I have reinstalled the OS from the owner's originals disks without any error messages, but when I later installed some drivers not present on the CD, the zip files copies to the system proved faulty, but tested OK on the USB stick they had been transferred from.

So the question is can anyone suggest a methodology for identifying any hardware problem?


----------



## phoenix (Jan 22, 2012)

An 8 GB flash, under constant use in WinXP for several years, is probably starting to fail.  Flash has a limited number of writes that each cell can handle before failing.  And SSDs fail in spectacular ways.  

I'd look into whether or not the SSD is replaceable in those things or not.


----------



## michaelrmgreen (Jan 22, 2012)

phoenix said:
			
		

> An 8 GB flash, under constant use in WinXP for several years, is probably starting to fail.  Flash has a limited number of writes that each cell can handle before failing.  And SSDs fail in spectacular ways.
> 
> I'd look into whether or not the SSD is replaceable in those things or not.



Haha, yes you're probably right...

Me: "What do you use it for?"
Her: "Oh, I just take it to conferences."
Me: "So just Powerpoint then?"
Her: "Yes, just Powerpoint. And SPSS"

Seems easy to replace: http://forums.overclockers.co.uk/showthread.php?p=15128092

Still, I'd like to confirm the SSD is malfunctioning.


----------



## DutchDaemon (Jan 22, 2012)

Did you try sysutils/smartmontools?


----------



## michaelrmgreen (Jan 22, 2012)

DutchDaemon said:
			
		

> Did you try sysutils/smartmontools?



Good evening Dr. D. Thanks for the suggestion. As the system has XP installed I used this: http://gsmartcontrol.berlios.de/home/index.php/Downloads and the corresponding underlying component: http://sourceforge.net/apps/trac/smartmontools/ as per your recommendation. However the output indicates that SMART isn't supported by the SSD or the system. I think a more head-on approach is required.


----------



## michaelrmgreen (Jan 24, 2012)

Subsequent to trying smartmontools I tried the Seagate 'Seatools for Windows' utility but that fell over during startup. I then found an Intel tool (the SSD is an Intel made item) but that gave no useful information. It seems aimed at the recent 2.5 inch SSD units. Anyone any further ideas?


----------



## michaelrmgreen (Jan 26, 2012)

The saga continues...
I've now tried HD Tune Pro (http://www.hdtune.com/) and it says the disk is OK. So if the memory is OK and the disk is OK what now? The owner says she can't simply replace the system because "They don't make them this small any more". Suggestions please.


----------



## michaelrmgreen (Feb 1, 2012)

Well, I think this is finished, so I've marked it 'solved'. It's not solved but I can't identify the problem. The owner will have to struggle on with as it is until a suitable replacement becomes available.


----------



## ChalkBored (Feb 1, 2012)

Did hdtune give you a pass/fail answer or did it provide a list of results that showed the disk was fine?

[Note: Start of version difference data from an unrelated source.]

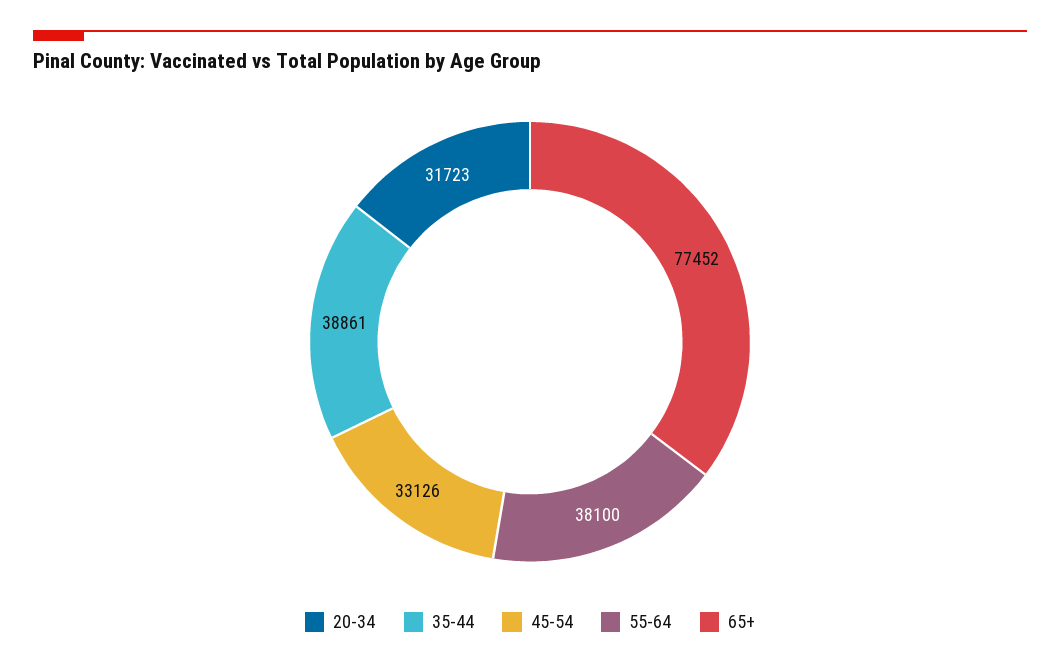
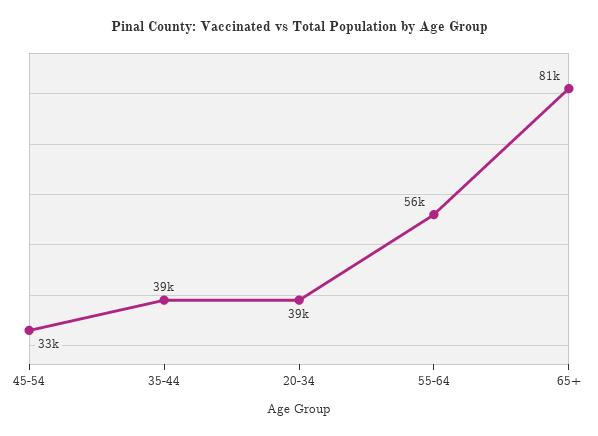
  {
-   "20-34": 31723,
+   "20-34": 39000,
    "35-44": 38861,
    "45-54": 33126,
-   "55-64": 38100,
+   "55-64": 56000,
-   "65+": 77452
+   "65+": 81000
  }

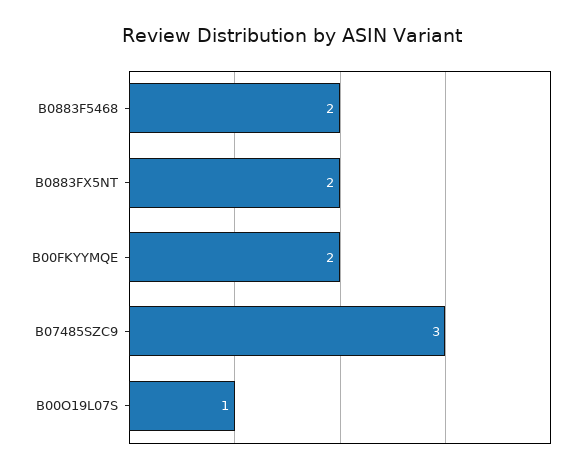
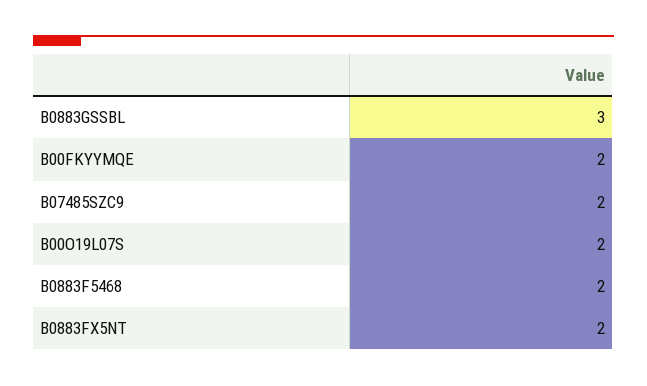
  {
    "B0883F5468": 2,
    "B0883FX5NT": 2,
    "B00FKYYMQE": 2,
-   "B07485SZC9": 3,
+   "B07485SZC9": 2,
-   "B00O19L07S": 1
+   "B00O19L07S": 2,
+   "B0883GSSBL": 3
  }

The drive could still be bad, but not bad enough to cross the pass/fail threshold.

There are (or were) ways to stick Windows on a usb stick. You could try that and see if it still has problems. It's much cheaper than buying a new SSD just to find out it wasn't the problem. And if it did fix the problem, it would be usable until you did get the replacement SSD for it.


----------



## michaelrmgreen (Feb 1, 2012)

HD Tune Pro gives detailed feedback and showed no errors. The disk MIGHT still be faulty but nothing can find the fault. I might try the alternate media route.


----------